While I was wondering how I would answer the question about who I was, Freddy said, “Who cares? I don’t see what the big deal is. I mean who really cares?”

 

 

Miss Lightstone

 

 

Miss Lightstone was young and petite, with wild, unruly red hair. She had large, sparkly, hazel eyes and long, pale eyelashes. Her clothing was a colorful mix of yellow and orange or red and bright blue. Her lipstick was raspberry colored.

At first I did not know what to make of her. She did not begin with rules. Instead she asked us to help her sort books, and in the middle of that, she stopped to read the beginning of one.

“Oh, this one is a favorite,” she said. “I’ll just read the first page.” Her voice took on a different tone, one that we would soon recognize as her reading voice—a fluid, resonant, rich tone. When she stopped, the room was silent. She looked up from the page. “What? You want more? Maybe later.”

While we sorted and stacked books that morning, she frequently stopped to read from another “favorite”—sometimes it was a poem, sometimes a chilling opening paragraph, sometimes a humorous passage.

I was hypnotized. I’d only ever heard my parents read aloud to me, and it had been a few years since they had done so. My mother read so rapidly that my brain was always a few paragraphs behind. My father was blessed with many virtues, but reading aloud was not one of them, for he stumbled over long words and used the same voice for every character.
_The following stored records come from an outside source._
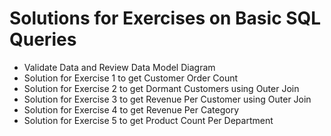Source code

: # Solutions for Exercises on Basic SQL Queries

* Validate Data and Review Data Model Diagram
* Solution for Exercise 1 to get Customer Order Count
* Solution for Exercise 2 to get Dormant Customers using Outer Join
* Solution for Exercise 3 to get Revenue Per Customer using Outer Join
* Solution for Exercise 4 to get Revenue Per Category
* Solution for Exercise 5 to get Product Count Per Department
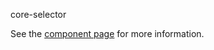 core-selector


See the [component page](http://polymer-project.org/docs/elements/core-elements.html#core-selector) for more information.
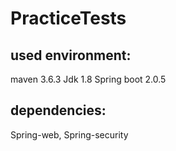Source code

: # PracticeTests

used environment:
------------
maven 3.6.3 
Jdk 1.8 
Spring boot 2.0.5

dependencies:
------------
Spring-web, 
Spring-security

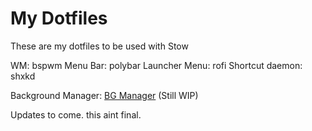 # My Dotfiles

These are my dotfiles to be used with Stow

WM: bspwm
Menu Bar: polybar
Launcher Menu: rofi
Shortcut daemon: shxkd

Background Manager: [BG Manager](https://github.com/Lite5h4dow/BG-Manager) (Still WIP)

Updates to come. this aint final.
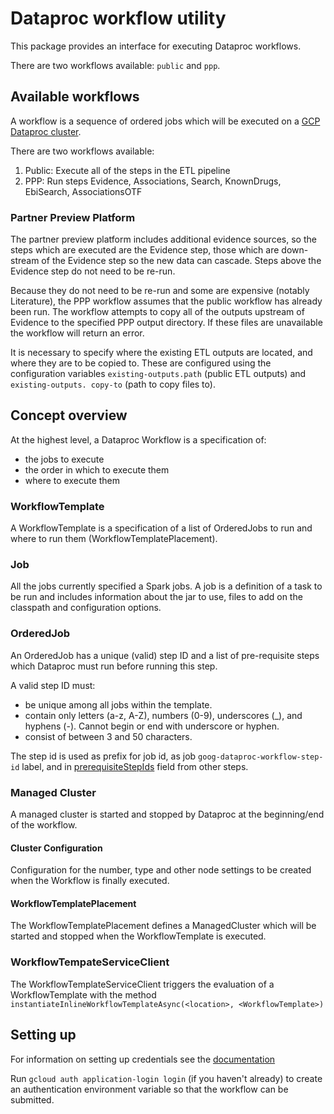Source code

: # Dataproc workflow utility

This package provides an interface for executing Dataproc workflows. 

There are two workflows available: `public` and `ppp`. 

## Available workflows

A workflow is a sequence of ordered jobs which will be executed on a [GCP Dataproc cluster](https://cloud.google.com/dataproc/docs).

There are two workflows available: 
1. Public: Execute all of the steps in the ETL pipeline
2. PPP: Run steps Evidence, Associations, Search, KnownDrugs, EbiSearch, AssociationsOTF

### Partner Preview Platform

The partner preview platform includes additional evidence sources, so the steps which are executed are the 
Evidence step, those which are down-stream of the Evidence step so the new data can cascade. Steps above the 
Evidence step do not need to be re-run. 

Because they do not need to be re-run and some are expensive (notably Literature), the PPP workflow assumes that the 
public workflow has already been run. The workflow attempts to copy all of the outputs upstream of Evidence to the 
specified PPP output directory. If these files are unavailable the workflow will return an error. 

It is necessary to specify where the existing ETL outputs are located, and where they are to be copied to. These are 
configured using the configuration variables `existing-outputs.path` (public ETL outputs) and `existing-outputs.
copy-to` (path to copy files to).

## Concept overview

At the highest level, a Dataproc Workflow is a specification of:
- the jobs to execute
- the order in which to execute them
- where to execute them

### WorkflowTemplate

A WorkflowTemplate is a specification of a list of OrderedJobs to run and where to run them 
(WorkflowTemplatePlacement). 

### Job

All the jobs currently specified a Spark jobs. A job is a definition of a task to be run and includes information 
about the jar to use, files to add on the classpath and configuration options.

### OrderedJob

An OrderedJob has a unique (valid) step ID and a list of pre-requisite steps which Dataproc must run before running 
this step. 

A valid step ID must: 
- be unique among all jobs within the template.
- contain only letters (a-z, A-Z), numbers (0-9), underscores (_), and hyphens (-). Cannot begin or end with underscore
or hyphen. 
- consist of between 3 and 50 characters.

The step id is used as prefix for job id, as job `goog-dataproc-workflow-step-id` label, and in
[prerequisiteStepIds](https://cloud.google.com/dotnet/docs/reference/Google.Cloud.Dataproc.V1/latest/Google.Cloud.Dataproc.V1.OrderedJob#Google_Cloud_Dataproc_V1_OrderedJob_StepId) field from other
steps.
 
### Managed Cluster

A managed cluster is started and stopped by Dataproc at the beginning/end of the workflow.

#### Cluster Configuration

Configuration for the number, type and other node settings to be created when the Workflow is finally executed. 

#### WorkflowTemplatePlacement

The WorkflowTemplatePlacement defines a ManagedCluster which will be started and stopped when the WorkflowTemplate 
is executed.

### WorkflowTempateServiceClient

The WorkflowTemplateServiceClient triggers the evaluation of a WorkflowTemplate with the method 
`instantiateInlineWorkflowTemplateAsync(<location>, <WorkflowTemplate>)`

## Setting up

For information on setting up credentials see the [documentation](https://github.com/googleapis/google-cloud-java#authentication)

Run `gcloud auth application-login login` (if you haven't already) to create an authentication environment variable 
so that the workflow can be submitted.

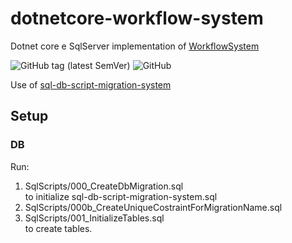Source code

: # dotnetcore-workflow-system
Dotnet core e SqlServer implementation of [WorkflowSystem](https://github.com/Magicianred/WorkflowSystem)  

![GitHub tag (latest SemVer)](https://img.shields.io/github/v/tag/Magicianred/dotnetcore-workflow-system?label=version&sort=semver) ![GitHub](https://img.shields.io/github/license/Magicianred/dotnetcore-workflow-system)

Use of [sql-db-script-migration-system](https://github.com/Magicianred/sqlserver-db-script-migration-system)  

## Setup

### DB
Run:  
1. SqlScripts/000_CreateDbMigration.sql  
    to initialize sql-db-script-migration-system.sql
2. SqlScripts/000b_CreateUniqueCostraintForMigrationName.sql
3. SqlScripts/001_InitializeTables.sql  
    to create tables.


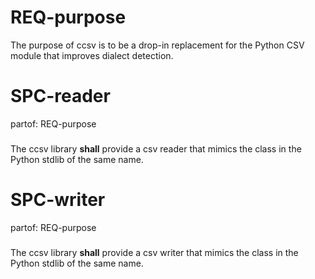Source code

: # REQ-purpose
The purpose of ccsv is to be a drop-in replacement for the Python CSV module 
that improves dialect detection.


# SPC-reader
partof: REQ-purpose
###

The ccsv library **shall** provide a csv reader that mimics the class in the 
Python stdlib of the same name.


# SPC-writer
partof: REQ-purpose
###

The ccsv library **shall** provide a csv writer that mimics the class in the 
Python stdlib of the same name.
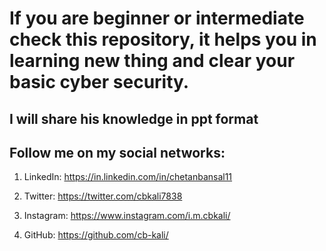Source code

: # If you are beginner or intermediate check this repository, it helps you in learning new thing and clear your basic  cyber security.


## I will share his knowledge in ppt format

## Follow me on my social networks:

1. LinkedIn: https://in.linkedin.com/in/chetanbansal11

2. Twitter: https://twitter.com/cbkali7838

3. Instagram: https://www.instagram.com/i.m.cbkali/

4. GitHub: https://github.com/cb-kali/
But Miss Lightstone was a master. By the end of the first week, she had us in the palm of her hand.

Well, most of us.

“What’s the big deal with the reading?” Freddy said. “Reading schmeading. I don’t have time for it.”

 

 

First Lines

 

 

One morning when we entered the classroom there were three or four books on each desk. Renaldo held one aloft. “This is way too hard. Anyone want to trade?”

“Wait,” Miss Lightstone said. “Wait a leetle min-oo-toe.”

She asked us to leaf through the books on our desks and to read the opening line of each (silently, to ourselves), and then to write down the one opening that most appealed to us. Then we were to pass the books to the person on our right and receive the books from the person at our left, and repeat the process of choosing the best first line, until we’d seen all the books.

So many books, each so different.

It was surprising how one sentence—the first sentence—of a book had the power to draw you in or push you back, but not everyone was drawn in or pushed back by the same sentence. We discovered this when we each read aloud our favorite openers.

“Makes you wonder what will happen.”

“Ugh. Bor-ing.”

“Sounds gooey, like it was meant for little kids.”

“The sounds of the words are hypnotizing.”

We each chose a line to add to the bulletin board.